# CONSIGNE:
Dans l'entretien, pour combien de temps la responsable du CNT dit-elle qu'on était venu au départ, et combien de temps cela a-t-il finalement duré ?

***** EXTRAIT FOURNI *****

HADJA RABIATOU SERAH DIALLO : oui Bonjour M. Diallo !
 
  AFRICAGUINEE.COM : Dans quelques semaines, le Conseil national de la transition (CNT) que vous dirigez va céder la place à la nouvelle assemblée nationale qui se très prochainement mise en place, quel bilan pourrait-on tirer de la mission qui était assignée à cette institution transitoire ?
 
HADJA RABIATOU SERAH DIALLO : D’abord merci d’être venu à la source même. J’aime bien les journalistes qui viennent à la source pour se renseigner au lieu d’inventer les choses. Donc je vous remercie très sincèrement et je vous encourage à jouer ce rôle de prendre les bonnes informations à la source à quelque niveau que ce soit. Vous avez parlé d’abord des élections du 28 septembre. Je voudrais vous dire que ce jour,  personnellement en tant que première responsable du CNT, c’était un ouf de soulagement pour moi. Parce qu’on était venu pour six mois et voilà ça a duré plus de trois ans.  L’engouement que j’ai vu, l’affluence, étaient pour moi très significatifs. Ça m’a donné à méditer pour dire que cet acte du peuple, ce jour sans violence, malgré les dysfonctionnements, malgré les difficultés, on a compris que le peuple a vraiment besoin de changement. C’est ce que j’ai tiré comme enseignement. Le peuple a besoin aujourd’hui, pas de parler politique, mais de se nourrir, de se vêtir et avoir accès aux soins de santé, à l’éducation, tout ça à travers le dialogue.

***** ENTRÉES FOURNIES *****

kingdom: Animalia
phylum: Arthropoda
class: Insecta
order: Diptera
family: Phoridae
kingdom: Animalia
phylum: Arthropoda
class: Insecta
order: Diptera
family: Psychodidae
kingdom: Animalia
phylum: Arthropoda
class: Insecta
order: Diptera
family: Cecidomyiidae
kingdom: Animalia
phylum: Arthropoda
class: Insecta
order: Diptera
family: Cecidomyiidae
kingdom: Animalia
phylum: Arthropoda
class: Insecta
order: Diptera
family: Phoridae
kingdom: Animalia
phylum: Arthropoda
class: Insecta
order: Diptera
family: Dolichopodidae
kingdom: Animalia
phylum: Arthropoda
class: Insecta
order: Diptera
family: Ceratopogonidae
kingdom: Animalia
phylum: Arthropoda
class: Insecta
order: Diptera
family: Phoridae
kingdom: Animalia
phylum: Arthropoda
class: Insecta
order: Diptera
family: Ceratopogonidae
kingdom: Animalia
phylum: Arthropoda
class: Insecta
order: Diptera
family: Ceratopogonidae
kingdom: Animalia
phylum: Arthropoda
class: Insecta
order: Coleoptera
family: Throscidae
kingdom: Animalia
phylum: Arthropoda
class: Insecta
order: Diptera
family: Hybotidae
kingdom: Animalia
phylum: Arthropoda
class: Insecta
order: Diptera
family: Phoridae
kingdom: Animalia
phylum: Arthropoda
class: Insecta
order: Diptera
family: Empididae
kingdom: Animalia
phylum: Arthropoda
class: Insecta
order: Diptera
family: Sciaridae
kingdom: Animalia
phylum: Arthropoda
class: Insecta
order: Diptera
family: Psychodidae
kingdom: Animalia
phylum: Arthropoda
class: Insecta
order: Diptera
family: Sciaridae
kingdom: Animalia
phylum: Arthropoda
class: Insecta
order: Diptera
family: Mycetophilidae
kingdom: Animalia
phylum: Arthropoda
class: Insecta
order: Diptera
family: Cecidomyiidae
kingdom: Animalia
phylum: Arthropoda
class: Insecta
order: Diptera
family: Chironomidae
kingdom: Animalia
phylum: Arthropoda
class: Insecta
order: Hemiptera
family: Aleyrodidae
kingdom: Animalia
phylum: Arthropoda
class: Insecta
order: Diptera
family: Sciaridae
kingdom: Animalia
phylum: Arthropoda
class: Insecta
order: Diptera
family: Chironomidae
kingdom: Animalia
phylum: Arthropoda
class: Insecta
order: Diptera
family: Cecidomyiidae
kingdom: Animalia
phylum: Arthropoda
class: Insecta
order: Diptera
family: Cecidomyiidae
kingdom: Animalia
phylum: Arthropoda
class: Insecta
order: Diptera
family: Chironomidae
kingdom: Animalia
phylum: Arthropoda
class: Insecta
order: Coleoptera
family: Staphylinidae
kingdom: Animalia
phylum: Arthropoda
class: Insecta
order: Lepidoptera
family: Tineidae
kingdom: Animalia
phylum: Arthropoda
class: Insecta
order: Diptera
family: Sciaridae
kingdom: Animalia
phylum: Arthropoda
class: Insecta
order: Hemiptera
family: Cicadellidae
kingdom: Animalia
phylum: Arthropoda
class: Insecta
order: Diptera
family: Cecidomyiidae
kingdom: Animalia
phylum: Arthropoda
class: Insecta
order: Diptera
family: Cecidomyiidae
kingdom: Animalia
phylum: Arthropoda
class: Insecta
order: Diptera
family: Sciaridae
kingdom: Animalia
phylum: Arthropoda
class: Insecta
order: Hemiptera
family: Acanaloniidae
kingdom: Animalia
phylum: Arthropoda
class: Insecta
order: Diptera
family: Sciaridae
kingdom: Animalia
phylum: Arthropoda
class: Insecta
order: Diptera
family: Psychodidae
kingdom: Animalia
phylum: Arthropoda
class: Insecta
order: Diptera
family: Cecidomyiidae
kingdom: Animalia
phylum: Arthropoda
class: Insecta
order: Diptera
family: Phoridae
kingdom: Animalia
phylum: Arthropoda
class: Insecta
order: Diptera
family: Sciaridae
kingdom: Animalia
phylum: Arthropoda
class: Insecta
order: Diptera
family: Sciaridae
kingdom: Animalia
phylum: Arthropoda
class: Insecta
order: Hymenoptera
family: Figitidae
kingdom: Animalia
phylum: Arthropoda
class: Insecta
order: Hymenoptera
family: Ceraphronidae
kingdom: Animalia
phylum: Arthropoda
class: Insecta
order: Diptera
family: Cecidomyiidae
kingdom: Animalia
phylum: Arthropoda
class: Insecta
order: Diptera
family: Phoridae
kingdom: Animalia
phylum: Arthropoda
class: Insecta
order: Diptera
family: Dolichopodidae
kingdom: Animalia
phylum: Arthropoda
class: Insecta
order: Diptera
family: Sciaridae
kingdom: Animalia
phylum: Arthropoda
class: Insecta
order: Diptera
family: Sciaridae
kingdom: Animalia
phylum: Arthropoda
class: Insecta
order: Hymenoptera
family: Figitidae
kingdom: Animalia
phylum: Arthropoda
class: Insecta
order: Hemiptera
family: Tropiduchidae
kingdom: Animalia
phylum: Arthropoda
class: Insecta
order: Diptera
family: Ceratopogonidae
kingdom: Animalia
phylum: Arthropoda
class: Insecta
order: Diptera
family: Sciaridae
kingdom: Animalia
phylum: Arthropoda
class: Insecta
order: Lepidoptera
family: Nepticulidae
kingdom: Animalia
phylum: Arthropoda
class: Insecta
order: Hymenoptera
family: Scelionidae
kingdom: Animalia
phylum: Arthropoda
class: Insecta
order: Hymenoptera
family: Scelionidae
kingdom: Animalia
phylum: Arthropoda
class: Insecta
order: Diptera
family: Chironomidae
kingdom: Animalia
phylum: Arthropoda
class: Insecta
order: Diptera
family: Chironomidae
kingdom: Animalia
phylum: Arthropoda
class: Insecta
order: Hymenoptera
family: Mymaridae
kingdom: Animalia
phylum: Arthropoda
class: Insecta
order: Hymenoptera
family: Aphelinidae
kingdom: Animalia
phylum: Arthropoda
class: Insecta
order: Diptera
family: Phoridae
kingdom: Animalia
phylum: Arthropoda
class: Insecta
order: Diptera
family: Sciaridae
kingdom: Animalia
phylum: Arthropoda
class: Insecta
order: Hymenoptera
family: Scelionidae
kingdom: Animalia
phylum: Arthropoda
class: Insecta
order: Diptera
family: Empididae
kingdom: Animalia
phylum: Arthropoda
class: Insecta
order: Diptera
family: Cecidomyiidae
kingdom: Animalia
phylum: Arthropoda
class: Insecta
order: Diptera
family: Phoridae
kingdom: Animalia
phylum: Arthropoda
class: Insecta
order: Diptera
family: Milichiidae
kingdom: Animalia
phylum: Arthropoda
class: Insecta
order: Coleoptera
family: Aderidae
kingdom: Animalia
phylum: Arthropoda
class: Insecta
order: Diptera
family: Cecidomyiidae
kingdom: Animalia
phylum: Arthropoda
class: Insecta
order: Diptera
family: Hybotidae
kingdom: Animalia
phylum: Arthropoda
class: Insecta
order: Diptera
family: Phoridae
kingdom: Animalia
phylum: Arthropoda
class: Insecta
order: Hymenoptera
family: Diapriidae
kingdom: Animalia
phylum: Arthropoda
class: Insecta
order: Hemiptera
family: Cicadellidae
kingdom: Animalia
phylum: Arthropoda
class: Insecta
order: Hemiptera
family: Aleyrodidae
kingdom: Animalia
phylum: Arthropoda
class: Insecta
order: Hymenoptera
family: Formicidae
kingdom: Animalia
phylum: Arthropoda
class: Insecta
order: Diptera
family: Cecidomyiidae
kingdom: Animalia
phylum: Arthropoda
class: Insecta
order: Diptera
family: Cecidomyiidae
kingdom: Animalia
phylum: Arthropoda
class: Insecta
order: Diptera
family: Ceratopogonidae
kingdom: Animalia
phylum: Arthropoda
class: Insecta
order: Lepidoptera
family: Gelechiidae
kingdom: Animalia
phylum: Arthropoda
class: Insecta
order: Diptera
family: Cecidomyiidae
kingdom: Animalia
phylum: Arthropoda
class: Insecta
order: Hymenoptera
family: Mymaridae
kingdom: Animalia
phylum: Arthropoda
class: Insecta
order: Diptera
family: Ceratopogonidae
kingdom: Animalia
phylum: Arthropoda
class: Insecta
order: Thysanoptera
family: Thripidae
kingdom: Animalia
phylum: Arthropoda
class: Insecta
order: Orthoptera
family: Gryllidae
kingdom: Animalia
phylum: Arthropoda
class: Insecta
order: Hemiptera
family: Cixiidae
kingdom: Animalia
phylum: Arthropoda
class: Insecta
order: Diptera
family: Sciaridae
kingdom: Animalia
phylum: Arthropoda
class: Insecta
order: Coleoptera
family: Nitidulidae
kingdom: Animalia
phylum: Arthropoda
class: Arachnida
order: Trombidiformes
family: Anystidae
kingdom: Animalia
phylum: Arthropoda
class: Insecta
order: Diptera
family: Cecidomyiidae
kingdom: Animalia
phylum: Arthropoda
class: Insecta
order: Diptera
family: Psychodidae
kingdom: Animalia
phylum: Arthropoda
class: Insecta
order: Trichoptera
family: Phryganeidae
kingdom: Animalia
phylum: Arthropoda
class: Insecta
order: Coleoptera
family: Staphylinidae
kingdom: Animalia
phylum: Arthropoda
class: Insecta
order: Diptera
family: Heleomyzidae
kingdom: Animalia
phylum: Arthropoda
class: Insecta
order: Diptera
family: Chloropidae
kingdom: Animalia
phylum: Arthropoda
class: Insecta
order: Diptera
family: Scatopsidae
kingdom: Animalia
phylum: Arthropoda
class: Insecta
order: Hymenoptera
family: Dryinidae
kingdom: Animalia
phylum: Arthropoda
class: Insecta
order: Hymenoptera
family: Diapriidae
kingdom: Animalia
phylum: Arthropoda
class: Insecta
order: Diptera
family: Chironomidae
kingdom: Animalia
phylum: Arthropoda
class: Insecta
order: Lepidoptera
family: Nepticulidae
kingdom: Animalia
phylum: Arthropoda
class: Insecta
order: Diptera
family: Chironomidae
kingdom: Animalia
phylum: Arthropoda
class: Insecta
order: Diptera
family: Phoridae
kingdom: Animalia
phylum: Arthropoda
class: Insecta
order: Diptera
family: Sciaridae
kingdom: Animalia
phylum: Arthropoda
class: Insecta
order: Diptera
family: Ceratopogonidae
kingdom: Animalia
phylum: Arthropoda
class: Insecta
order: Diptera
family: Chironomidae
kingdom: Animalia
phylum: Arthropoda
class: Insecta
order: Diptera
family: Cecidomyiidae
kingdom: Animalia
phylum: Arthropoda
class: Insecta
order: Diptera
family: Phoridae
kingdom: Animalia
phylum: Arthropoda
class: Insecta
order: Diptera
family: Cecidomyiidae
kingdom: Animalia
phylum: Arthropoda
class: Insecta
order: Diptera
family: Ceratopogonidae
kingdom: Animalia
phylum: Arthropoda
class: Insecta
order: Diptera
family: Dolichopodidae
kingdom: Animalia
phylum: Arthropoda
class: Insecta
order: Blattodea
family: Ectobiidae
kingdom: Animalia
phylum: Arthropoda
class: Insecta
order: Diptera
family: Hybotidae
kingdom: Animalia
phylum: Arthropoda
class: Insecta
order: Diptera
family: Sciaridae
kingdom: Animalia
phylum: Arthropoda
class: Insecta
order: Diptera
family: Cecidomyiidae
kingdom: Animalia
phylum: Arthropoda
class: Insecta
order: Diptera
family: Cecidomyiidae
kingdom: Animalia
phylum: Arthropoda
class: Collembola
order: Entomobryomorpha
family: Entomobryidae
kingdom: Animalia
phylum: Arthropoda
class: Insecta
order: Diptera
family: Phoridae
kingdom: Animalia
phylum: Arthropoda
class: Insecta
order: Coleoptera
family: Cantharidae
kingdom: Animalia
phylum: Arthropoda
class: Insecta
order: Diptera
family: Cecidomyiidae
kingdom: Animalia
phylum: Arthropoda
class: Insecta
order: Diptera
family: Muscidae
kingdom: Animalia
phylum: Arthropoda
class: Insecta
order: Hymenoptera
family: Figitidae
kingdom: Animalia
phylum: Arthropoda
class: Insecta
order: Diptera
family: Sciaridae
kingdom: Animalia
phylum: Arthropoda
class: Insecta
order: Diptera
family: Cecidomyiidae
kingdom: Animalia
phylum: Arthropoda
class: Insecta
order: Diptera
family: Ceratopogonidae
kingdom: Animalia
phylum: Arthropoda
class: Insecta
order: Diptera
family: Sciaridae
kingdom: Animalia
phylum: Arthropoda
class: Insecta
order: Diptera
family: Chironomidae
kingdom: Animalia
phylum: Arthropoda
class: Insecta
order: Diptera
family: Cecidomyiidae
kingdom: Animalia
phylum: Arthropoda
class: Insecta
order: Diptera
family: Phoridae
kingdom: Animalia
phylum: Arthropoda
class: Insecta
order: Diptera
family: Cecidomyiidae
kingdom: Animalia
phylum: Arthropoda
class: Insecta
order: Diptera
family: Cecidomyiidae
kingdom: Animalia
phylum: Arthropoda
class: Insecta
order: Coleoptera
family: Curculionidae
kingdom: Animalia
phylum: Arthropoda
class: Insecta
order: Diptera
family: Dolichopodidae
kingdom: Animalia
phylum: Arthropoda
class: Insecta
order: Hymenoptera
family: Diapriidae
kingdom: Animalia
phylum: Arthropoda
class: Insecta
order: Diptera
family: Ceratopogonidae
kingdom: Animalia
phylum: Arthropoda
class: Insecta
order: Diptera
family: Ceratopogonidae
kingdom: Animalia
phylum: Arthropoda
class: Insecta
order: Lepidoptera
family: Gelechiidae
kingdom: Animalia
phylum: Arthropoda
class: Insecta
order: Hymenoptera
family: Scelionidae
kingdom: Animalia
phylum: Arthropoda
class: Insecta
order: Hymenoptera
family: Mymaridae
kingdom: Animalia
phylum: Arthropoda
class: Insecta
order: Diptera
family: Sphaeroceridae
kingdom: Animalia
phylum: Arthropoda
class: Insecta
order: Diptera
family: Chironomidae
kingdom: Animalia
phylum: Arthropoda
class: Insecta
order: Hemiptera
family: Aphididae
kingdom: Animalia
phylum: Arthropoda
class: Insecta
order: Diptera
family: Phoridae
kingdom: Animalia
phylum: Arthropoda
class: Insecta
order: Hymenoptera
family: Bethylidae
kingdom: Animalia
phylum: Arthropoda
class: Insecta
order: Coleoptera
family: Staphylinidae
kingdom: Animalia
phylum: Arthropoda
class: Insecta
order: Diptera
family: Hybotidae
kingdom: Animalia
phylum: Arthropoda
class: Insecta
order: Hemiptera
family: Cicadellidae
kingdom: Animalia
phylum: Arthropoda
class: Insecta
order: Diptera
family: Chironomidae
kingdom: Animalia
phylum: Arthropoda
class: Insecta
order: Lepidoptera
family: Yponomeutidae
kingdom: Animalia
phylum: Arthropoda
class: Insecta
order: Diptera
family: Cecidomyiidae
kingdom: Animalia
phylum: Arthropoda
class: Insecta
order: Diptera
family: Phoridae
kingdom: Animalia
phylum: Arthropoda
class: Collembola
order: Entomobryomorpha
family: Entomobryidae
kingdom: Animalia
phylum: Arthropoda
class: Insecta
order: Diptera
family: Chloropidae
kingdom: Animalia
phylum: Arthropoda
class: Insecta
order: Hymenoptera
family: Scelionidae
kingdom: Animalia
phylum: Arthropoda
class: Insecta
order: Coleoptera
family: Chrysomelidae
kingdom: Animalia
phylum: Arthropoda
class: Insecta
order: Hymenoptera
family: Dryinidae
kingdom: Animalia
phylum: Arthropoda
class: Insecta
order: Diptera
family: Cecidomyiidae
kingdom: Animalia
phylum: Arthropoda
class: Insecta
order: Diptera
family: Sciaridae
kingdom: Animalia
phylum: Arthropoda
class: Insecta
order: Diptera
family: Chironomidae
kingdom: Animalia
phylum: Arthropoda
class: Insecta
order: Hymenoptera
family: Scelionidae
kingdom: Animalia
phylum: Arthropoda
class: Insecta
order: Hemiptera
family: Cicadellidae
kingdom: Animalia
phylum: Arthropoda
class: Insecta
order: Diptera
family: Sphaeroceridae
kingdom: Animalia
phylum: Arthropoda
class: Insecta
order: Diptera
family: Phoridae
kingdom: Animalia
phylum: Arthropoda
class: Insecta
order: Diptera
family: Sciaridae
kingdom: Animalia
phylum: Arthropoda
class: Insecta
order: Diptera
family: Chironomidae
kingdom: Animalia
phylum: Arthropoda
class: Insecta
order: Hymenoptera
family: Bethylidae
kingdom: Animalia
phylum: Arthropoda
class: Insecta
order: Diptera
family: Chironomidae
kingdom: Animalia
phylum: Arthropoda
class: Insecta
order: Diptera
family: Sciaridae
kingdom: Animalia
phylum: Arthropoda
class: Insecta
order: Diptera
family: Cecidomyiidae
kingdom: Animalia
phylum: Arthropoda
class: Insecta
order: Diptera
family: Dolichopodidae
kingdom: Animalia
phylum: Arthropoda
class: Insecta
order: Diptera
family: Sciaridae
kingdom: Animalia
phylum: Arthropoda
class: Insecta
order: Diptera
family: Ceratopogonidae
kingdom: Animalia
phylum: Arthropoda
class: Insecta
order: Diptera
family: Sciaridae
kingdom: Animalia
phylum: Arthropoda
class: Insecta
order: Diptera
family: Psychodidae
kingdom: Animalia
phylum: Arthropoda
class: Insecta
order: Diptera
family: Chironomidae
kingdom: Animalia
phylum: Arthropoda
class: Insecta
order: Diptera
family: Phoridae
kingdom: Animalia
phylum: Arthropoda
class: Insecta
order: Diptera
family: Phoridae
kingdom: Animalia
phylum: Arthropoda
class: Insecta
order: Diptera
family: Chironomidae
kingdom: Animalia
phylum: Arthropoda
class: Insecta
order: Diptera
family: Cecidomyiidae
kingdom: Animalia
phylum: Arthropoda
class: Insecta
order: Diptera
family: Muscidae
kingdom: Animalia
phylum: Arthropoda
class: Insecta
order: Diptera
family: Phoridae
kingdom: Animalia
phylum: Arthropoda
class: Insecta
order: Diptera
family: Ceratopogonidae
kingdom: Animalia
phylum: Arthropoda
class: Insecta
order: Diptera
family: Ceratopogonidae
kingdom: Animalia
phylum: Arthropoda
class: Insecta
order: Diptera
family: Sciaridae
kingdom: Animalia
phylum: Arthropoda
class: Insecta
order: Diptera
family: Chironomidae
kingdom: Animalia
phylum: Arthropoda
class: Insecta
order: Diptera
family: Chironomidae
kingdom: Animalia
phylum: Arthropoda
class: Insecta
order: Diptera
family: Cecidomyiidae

*****

# RÉPONSE ATTENDUE:
On était venu pour six mois, mais cela a duré plus de trois ans.